Tam was especially helpful during this time. She was used to routine check- ins with ICE. Although she could not be deported because of her “stateless” status, she still had to report regularly to the closest ICE office. She said, “Go at the end of the day. If you go early, they are going to make you wait for hours. But if you catch them at the end of the day, they are rushing to go home. They have families to go home to.” Tam and I chatted after my first report date with ICE, but a few months later, she and Cinthya were gone, and I still miss them deeply.
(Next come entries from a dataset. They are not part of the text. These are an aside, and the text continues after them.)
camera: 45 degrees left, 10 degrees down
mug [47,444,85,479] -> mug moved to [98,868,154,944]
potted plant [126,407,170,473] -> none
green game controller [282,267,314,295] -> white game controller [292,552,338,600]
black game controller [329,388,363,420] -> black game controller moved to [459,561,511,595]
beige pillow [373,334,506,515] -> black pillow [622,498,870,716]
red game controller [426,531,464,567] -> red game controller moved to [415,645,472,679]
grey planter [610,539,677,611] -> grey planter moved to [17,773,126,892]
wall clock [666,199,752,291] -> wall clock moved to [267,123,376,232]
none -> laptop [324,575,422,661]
A year and a half later, my immigration case took a turn for the worse. In September 2011, when I reported to the ICE office in Virginia for a routine check-in, without warning or notice, I was placed under a strict supervision program. They confiscated my passport and placed a thick rubber and plastic shackle on my ankle. For ten miserable days, I was forced to wear an electronic GPS monitoring device twenty- four hours a day. Every few hours, it would bark out strange commands until I pressed a button to make it stop. Some instructions were clear: “Call your officer,” or “Recharge the battery.” But on other occasions, the voice on the speaker ominously warned, “Leaving your master inclusion zone.” I had to stand by a wall socket three hours each day to recharge the battery.

The shackling device is one of the dehumanizing tools used by a private company with a lucrative contract with the Department of Homeland Securities, paid for by US taxpayers. To the private contractor monitoring my every move, I was one more undocumented immigrant being subjected to degrading treatment for profit.
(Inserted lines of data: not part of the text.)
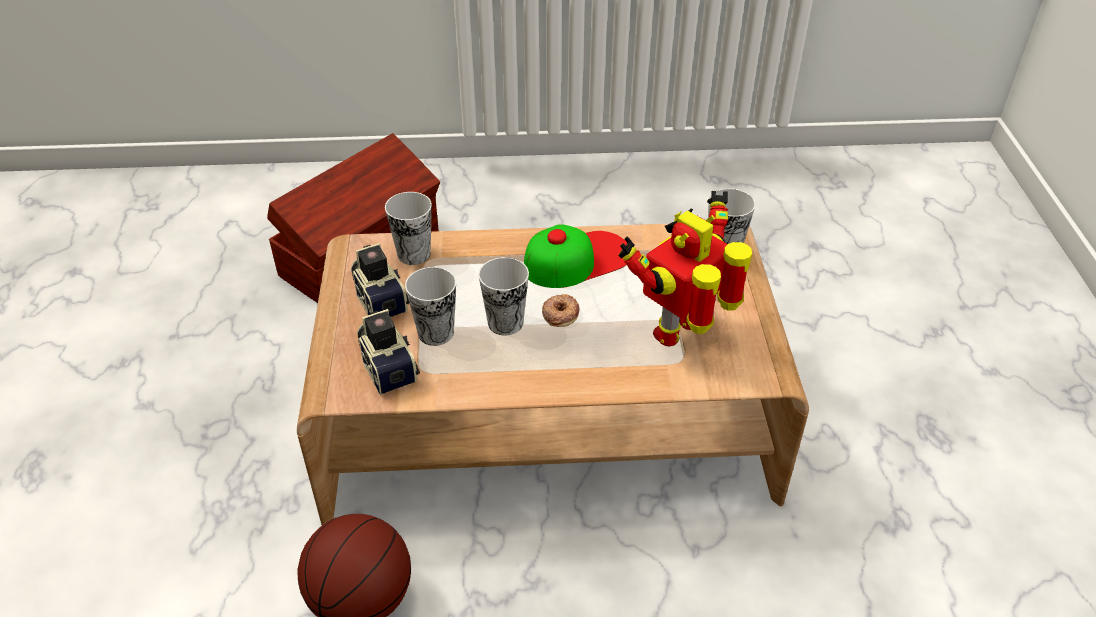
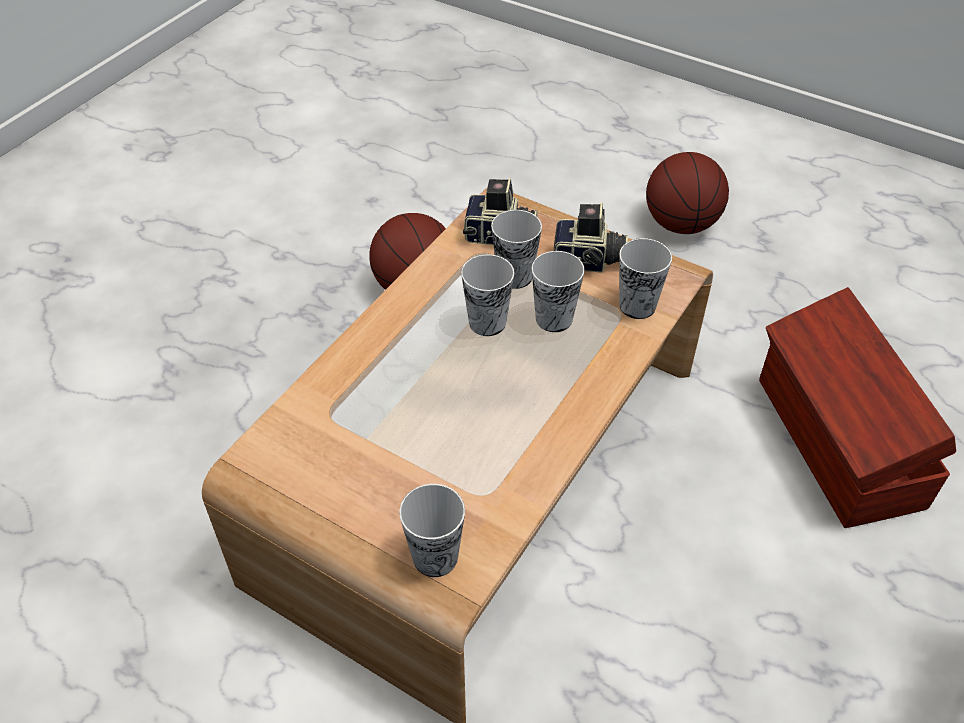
camera: 125 degrees right, 5 degrees up
cap [524,224,627,288] -> none
donut [542,294,579,327] -> none
toy robot [618,191,752,347] -> none
none -> cup [531,251,585,332]
none -> basketball [646,152,729,234]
As an immigrant rights activist living in our nation’s capital, I was no stranger to the massive and inhumane deportation system that has defined US immigration policy in the twenty-first century. More than one million people have been deported over the last three years, giving the Obama administration the dubious distinction of deporting more people in one term than the George W. Bush administration did in two.
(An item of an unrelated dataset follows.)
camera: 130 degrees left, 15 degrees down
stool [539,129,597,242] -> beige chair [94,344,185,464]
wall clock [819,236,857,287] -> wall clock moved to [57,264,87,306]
As a result of a national campaign, the shackle was removed from my ankle. But for many months, dozens of DREAM-Act- eligible students have been similarly detained, shackled, and threatened with deportation. Each case that comes to the public light has mobilized thousands of people to stop the deportation. And we have succeeded in stopping dozens of deportations of immigrant youth.

But each case to deport dreamers is a huge waste of government resources and represents an immoral policy that victimizes young people who want nothing more than to contribute to this country. The failure of Congress to pass the DREAM Act and comprehensive immigration reform is harming immigrant youth, immigrant communities, and our society as a whole.

I am part of a growing movement demanding that the Obama administration use administrative relief to stop the deportation of DREAM-Act-eligible students and grant us work authorization. This would be in the best interests of my fellow dreamers, our families, and our communities, and would allow us to use our skills and talents to give back to this country we call home.

Despite the setbacks and constant uncertainty, I feel hopeful. The Dream movement is winning, and our campaign to secure the humane treatment of immigrant youth will one day be fulfilled.